Another approach to examining word choice is to look at a book that incorporates foreign words. Two texts that take different approaches with this are The Old Man & His Door by Gary Soto and Baloney (Henry P.) by Jon Scieszka and Lane Smith. In the first text, Gary Soto incorporates Spanish words as he tells the story of an old man from Mexico who doesn’t listen to his wife and as a result he brings a door to a picnic instead of a pig. The words for pig and door are very similar in Spanish and the story problem is dependent on that confusion. The author provides a glossary to the Spanish words but in most cases the context carries the meaning. In the second text, Jon Scieszka and Lane Smith create a futuristic story about an alien who is late for school. When the teacher threatens him with “Permanent Lifelong Detention” he makes up an unbelievable tale about why he is late. The authors incorporate alien words throughout the telling of the story but reveal at the end that these alien words are really words that they borrowed from other languages. Once again, the authors provide a glossary of terms that includes both their meaning and their language of origin. In both of these texts the teacher could conduct a shared reading activity and guide students to determine the meanings of the foreign words. Talk about why the author chose to incorporate the words and how it affects overall meaning in the stories.


To introduce the students to the idea of denotation and connotation of words, select specific sentences from a text which contain words that show how author’s choice of words demonstrates this concept. For example, in the text Goldilocks Returns by Lisa Campbell Ernst, select the sentence “Then Goldilocks grew up, and the older she got the worse she felt about her horrid behavior.” Point out how the author italicized the word horrid for emphasis. Consult an online children’s dictionary for the definition of horrid. The American Heritage dictionary at gives the following definition: “causing horror; dreadful”. Show the students word cards containing the following synonyms for horrid: bad, poor, awful, and unsatisfactory. Have volunteers reread the sentence with each word card substituting for horrid. Ask if each word makes sense in the sentence. Now give each pair of students copies of the word cards plus the word horrid and ask them to arrange the words from the weakest to the strongest. There is no one way for students to place the cards. Have students share their responses and compare the ordering. Ask students to state why they placed each word where they did. Discuss how sometimes authors choose words because they want to appeal to the student’s emotions. Although there were other words to choose for this sentence the author chose horrid because it was a very strong word and he wanted us to feel just how horrible Goldilocks felt about what she had done.

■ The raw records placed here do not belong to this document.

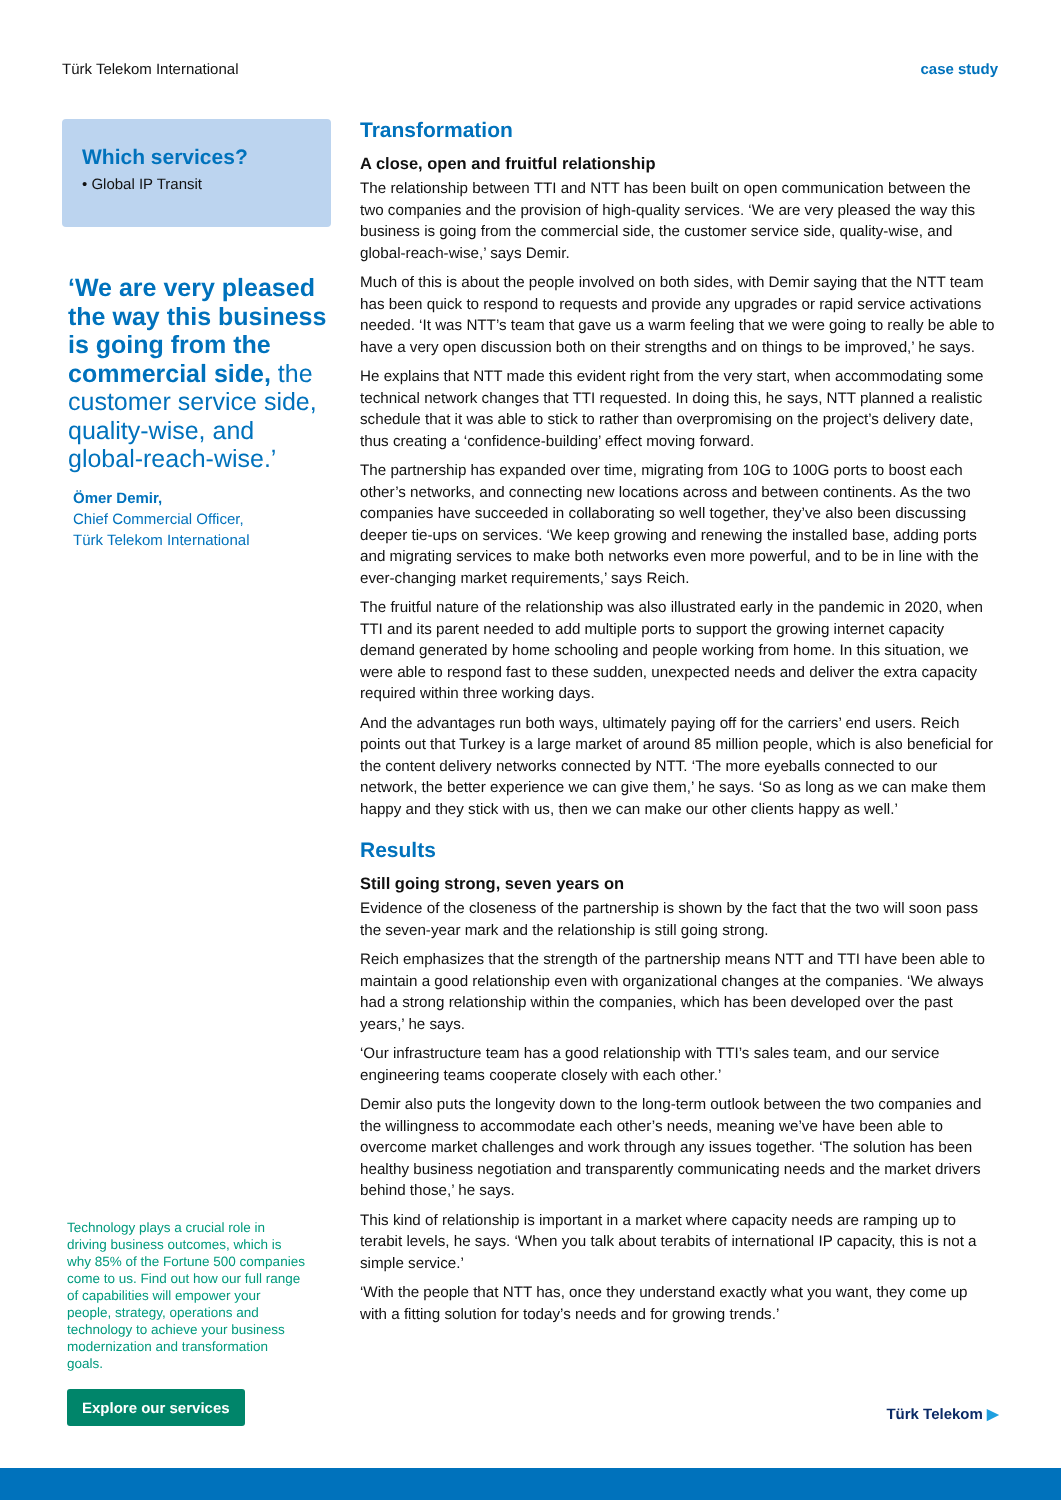Türk Telekom International case study
Which services?
• Global IP Transit
‘We are very pleased the way this business is going from the commercial side, the customer service side, quality-wise, and global-reach-wise.’
Ömer Demir,
Chief Commercial Officer,
Türk Telekom International
Technology plays a crucial role in driving business outcomes, which is why 85% of the Fortune 500 companies come to us. Find out how our full range of capabilities will empower your people, strategy, operations and technology to achieve your business modernization and transformation goals.
Explore our services
Transformation
A close, open and fruitful relationship
The relationship between TTI and NTT has been built on open communication between the two companies and the provision of high-quality services. ‘We are very pleased the way this business is going from the commercial side, the customer service side, quality-wise, and global-reach-wise,’ says Demir.
Much of this is about the people involved on both sides, with Demir saying that the NTT team has been quick to respond to requests and provide any upgrades or rapid service activations needed. ‘It was NTT’s team that gave us a warm feeling that we were going to really be able to have a very open discussion both on their strengths and on things to be improved,’ he says.
He explains that NTT made this evident right from the very start, when accommodating some technical network changes that TTI requested. In doing this, he says, NTT planned a realistic schedule that it was able to stick to rather than overpromising on the project’s delivery date, thus creating a ‘confidence-building’ effect moving forward.
The partnership has expanded over time, migrating from 10G to 100G ports to boost each other’s networks, and connecting new locations across and between continents. As the two companies have succeeded in collaborating so well together, they’ve also been discussing deeper tie-ups on services. ‘We keep growing and renewing the installed base, adding ports and migrating services to make both networks even more powerful, and to be in line with the ever-changing market requirements,’ says Reich.
The fruitful nature of the relationship was also illustrated early in the pandemic in 2020, when TTI and its parent needed to add multiple ports to support the growing internet capacity demand generated by home schooling and people working from home. In this situation, we were able to respond fast to these sudden, unexpected needs and deliver the extra capacity required within three working days.
And the advantages run both ways, ultimately paying off for the carriers’ end users. Reich points out that Turkey is a large market of around 85 million people, which is also beneficial for the content delivery networks connected by NTT. ‘The more eyeballs connected to our network, the better experience we can give them,’ he says. ‘So as long as we can make them happy and they stick with us, then we can make our other clients happy as well.’
Results
Still going strong, seven years on
Evidence of the closeness of the partnership is shown by the fact that the two will soon pass the seven-year mark and the relationship is still going strong.
Reich emphasizes that the strength of the partnership means NTT and TTI have been able to maintain a good relationship even with organizational changes at the companies. ‘We always had a strong relationship within the companies, which has been developed over the past years,’ he says.
‘Our infrastructure team has a good relationship with TTI’s sales team, and our service engineering teams cooperate closely with each other.’
Demir also puts the longevity down to the long-term outlook between the two companies and the willingness to accommodate each other’s needs, meaning we’ve have been able to overcome market challenges and work through any issues together. ‘The solution has been healthy business negotiation and transparently communicating needs and the market drivers behind those,’ he says.
This kind of relationship is important in a market where capacity needs are ramping up to terabit levels, he says. ‘When you talk about terabits of international IP capacity, this is not a simple service.’
‘With the people that NTT has, once they understand exactly what you want, they come up with a fitting solution for today’s needs and for growing trends.’
Türk Telekom ▶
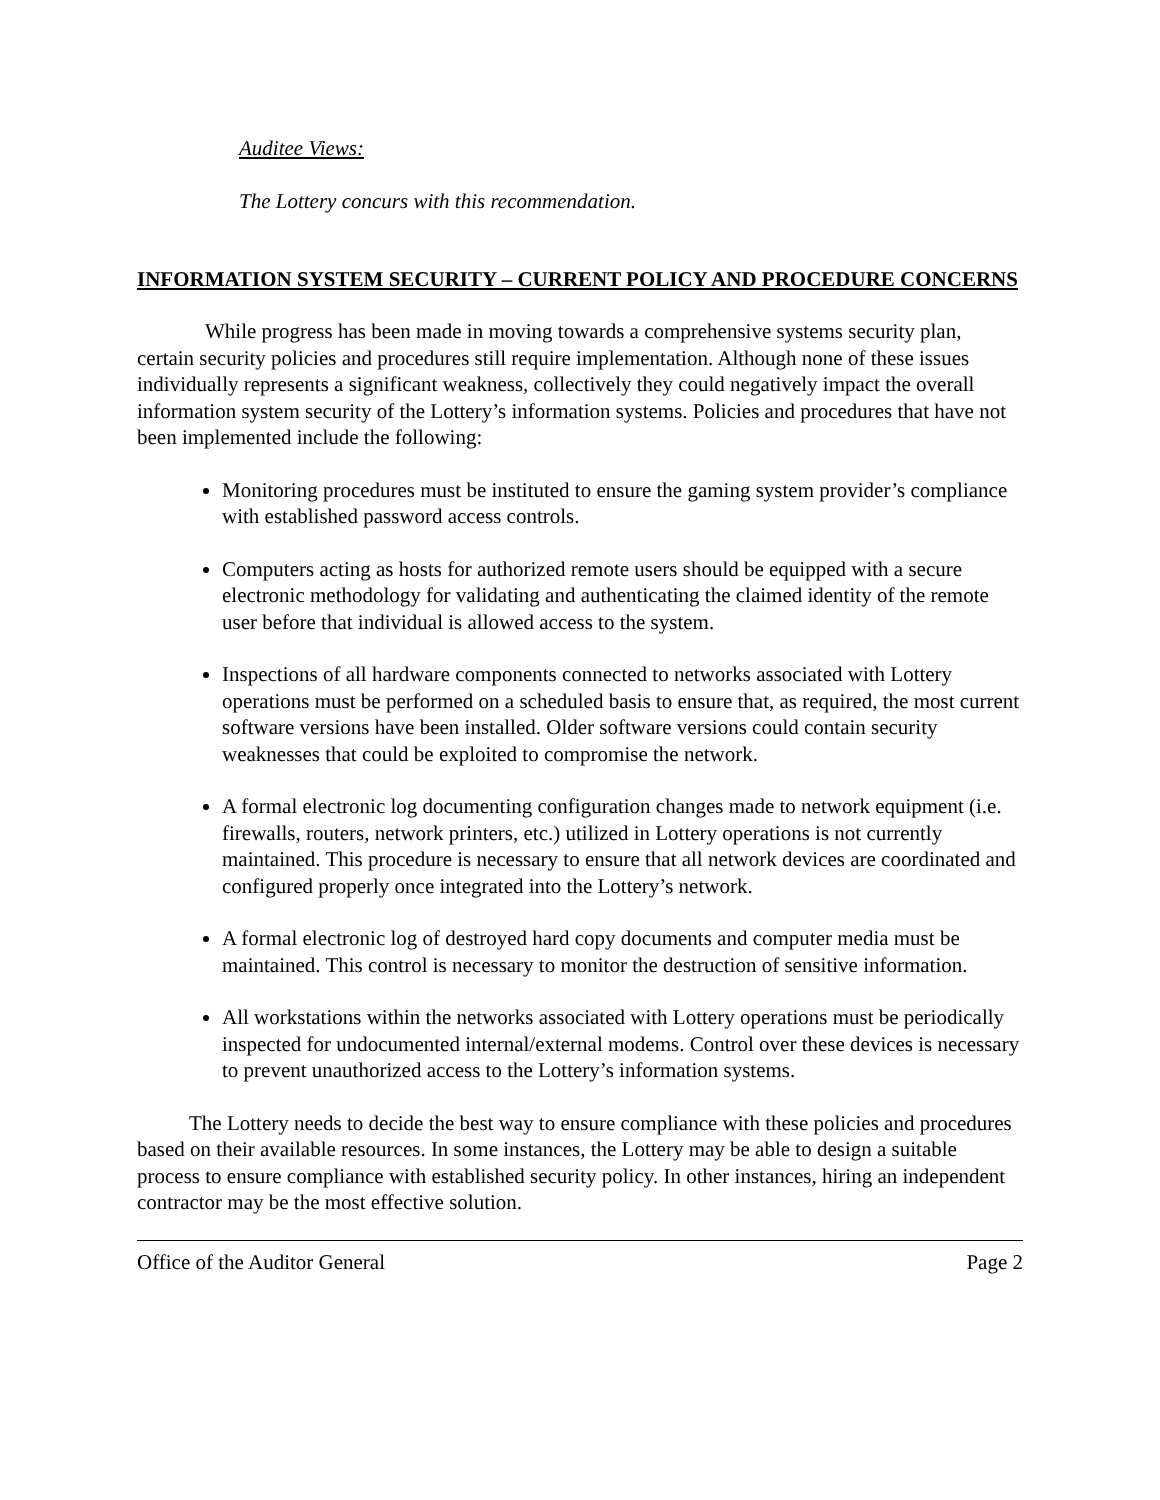Auditee Views:
The Lottery concurs with this recommendation.
INFORMATION SYSTEM SECURITY – CURRENT POLICY AND PROCEDURE CONCERNS
While progress has been made in moving towards a comprehensive systems security plan, certain security policies and procedures still require implementation. Although none of these issues individually represents a significant weakness, collectively they could negatively impact the overall information system security of the Lottery’s information systems. Policies and procedures that have not been implemented include the following:
Monitoring procedures must be instituted to ensure the gaming system provider’s compliance with established password access controls.
Computers acting as hosts for authorized remote users should be equipped with a secure electronic methodology for validating and authenticating the claimed identity of the remote user before that individual is allowed access to the system.
Inspections of all hardware components connected to networks associated with Lottery operations must be performed on a scheduled basis to ensure that, as required, the most current software versions have been installed. Older software versions could contain security weaknesses that could be exploited to compromise the network.
A formal electronic log documenting configuration changes made to network equipment (i.e. firewalls, routers, network printers, etc.) utilized in Lottery operations is not currently maintained. This procedure is necessary to ensure that all network devices are coordinated and configured properly once integrated into the Lottery’s network.
A formal electronic log of destroyed hard copy documents and computer media must be maintained. This control is necessary to monitor the destruction of sensitive information.
All workstations within the networks associated with Lottery operations must be periodically inspected for undocumented internal/external modems. Control over these devices is necessary to prevent unauthorized access to the Lottery’s information systems.
The Lottery needs to decide the best way to ensure compliance with these policies and procedures based on their available resources. In some instances, the Lottery may be able to design a suitable process to ensure compliance with established security policy. In other instances, hiring an independent contractor may be the most effective solution.
Office of the Auditor General Page 2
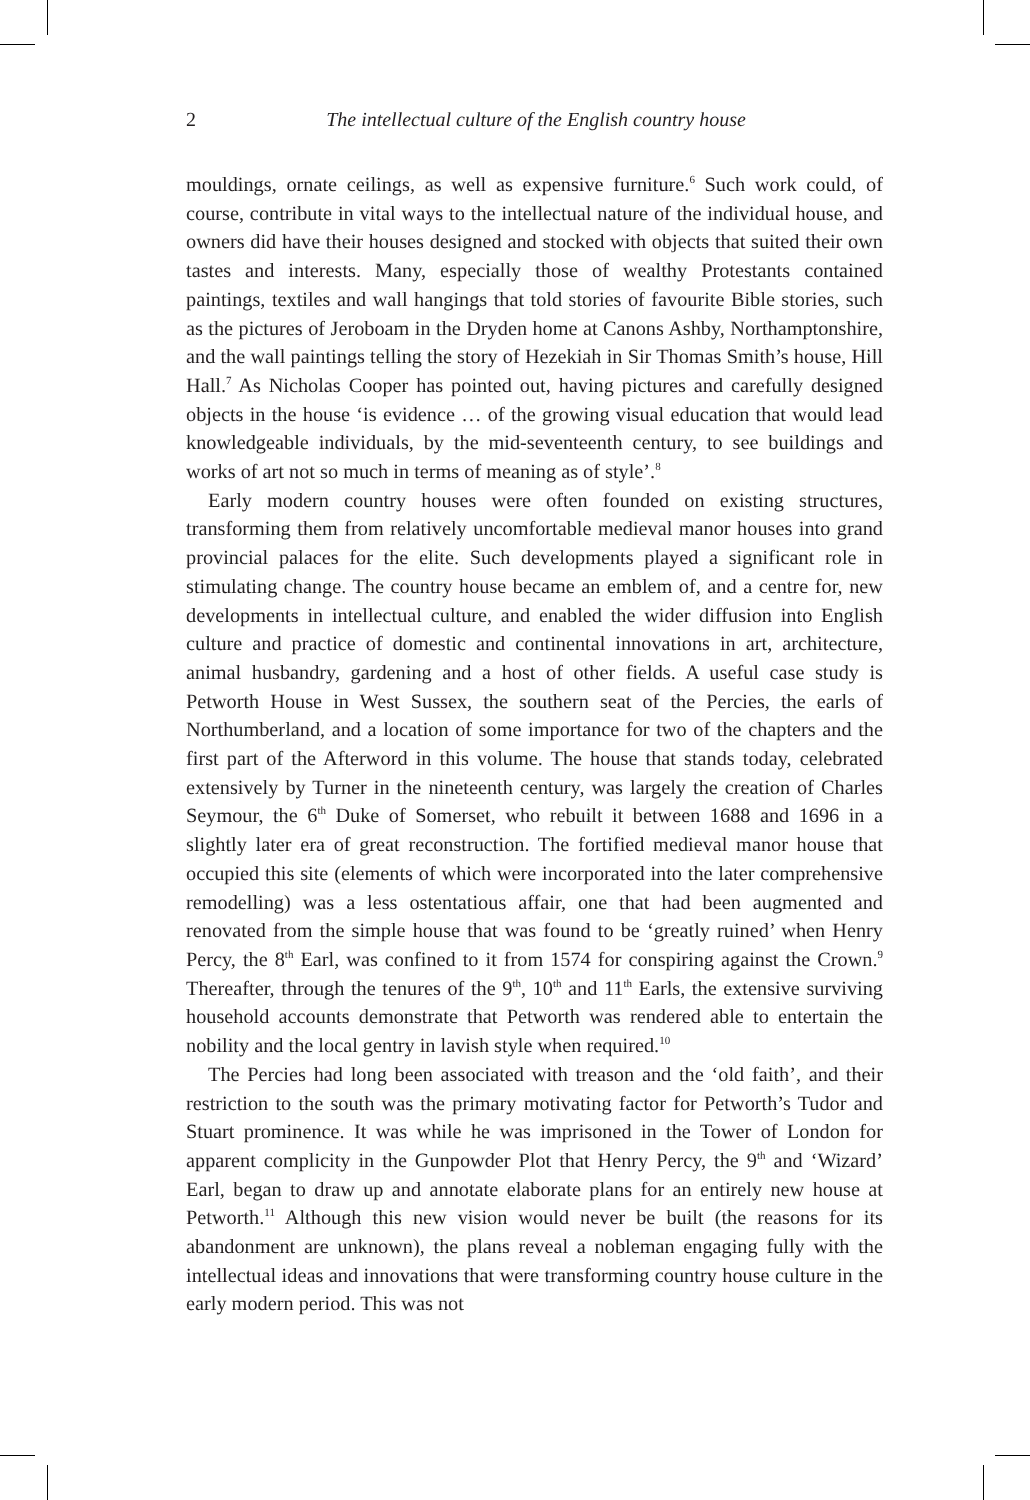2 The intellectual culture of the English country house
mouldings, ornate ceilings, as well as expensive furniture.<sup>6</sup> Such work could, of course, contribute in vital ways to the intellectual nature of the individual house, and owners did have their houses designed and stocked with objects that suited their own tastes and interests. Many, especially those of wealthy Protestants contained paintings, textiles and wall hangings that told stories of favourite Bible stories, such as the pictures of Jeroboam in the Dryden home at Canons Ashby, Northamptonshire, and the wall paintings telling the story of Hezekiah in Sir Thomas Smith’s house, Hill Hall.<sup>7</sup> As Nicholas Cooper has pointed out, having pictures and carefully designed objects in the house ‘is evidence … of the growing visual education that would lead knowledgeable individuals, by the mid-seventeenth century, to see buildings and works of art not so much in terms of meaning as of style’.<sup>8</sup>
Early modern country houses were often founded on existing structures, transforming them from relatively uncomfortable medieval manor houses into grand provincial palaces for the elite. Such developments played a significant role in stimulating change. The country house became an emblem of, and a centre for, new developments in intellectual culture, and enabled the wider diffusion into English culture and practice of domestic and continental innovations in art, architecture, animal husbandry, gardening and a host of other fields. A useful case study is Petworth House in West Sussex, the southern seat of the Percies, the earls of Northumberland, and a location of some importance for two of the chapters and the first part of the Afterword in this volume. The house that stands today, celebrated extensively by Turner in the nineteenth century, was largely the creation of Charles Seymour, the 6<sup>th</sup> Duke of Somerset, who rebuilt it between 1688 and 1696 in a slightly later era of great reconstruction. The fortified medieval manor house that occupied this site (elements of which were incorporated into the later comprehensive remodelling) was a less ostentatious affair, one that had been augmented and renovated from the simple house that was found to be ‘greatly ruined’ when Henry Percy, the 8<sup>th</sup> Earl, was confined to it from 1574 for conspiring against the Crown.<sup>9</sup> Thereafter, through the tenures of the 9<sup>th</sup>, 10<sup>th</sup> and 11<sup>th</sup> Earls, the extensive surviving household accounts demonstrate that Petworth was rendered able to entertain the nobility and the local gentry in lavish style when required.<sup>10</sup>
The Percies had long been associated with treason and the ‘old faith’, and their restriction to the south was the primary motivating factor for Petworth’s Tudor and Stuart prominence. It was while he was imprisoned in the Tower of London for apparent complicity in the Gunpowder Plot that Henry Percy, the 9<sup>th</sup> and ‘Wizard’ Earl, began to draw up and annotate elaborate plans for an entirely new house at Petworth.<sup>11</sup> Although this new vision would never be built (the reasons for its abandonment are unknown), the plans reveal a nobleman engaging fully with the intellectual ideas and innovations that were transforming country house culture in the early modern period. This was not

Continue examining sentences in this book for examples of how word choice can make us feel negative or positive about a character, their actions, etc. in a story:

  • “They won’t have to eat this nasty tasting stuff anymore…”
  • “Now to fix those ghastly chairs.”
  • Goldi hung hoity-toity drapes, scattered pillows, and covered all the furniture with shiny plastic covers.
  • Papa Bear snarled at the sight of the table, and bellowed in his big, deep voice,…


Look for examples of how authors use words to convey meaning through both their denotative and connotative meanings in your guided reading texts. Determine if the choice of words had a positive, negative or neutral effect on the reader. Point out that sometimes a word by itself could be either positive or negative but that it depends on the context or meaning of the text around it that ultimately determines the feeling.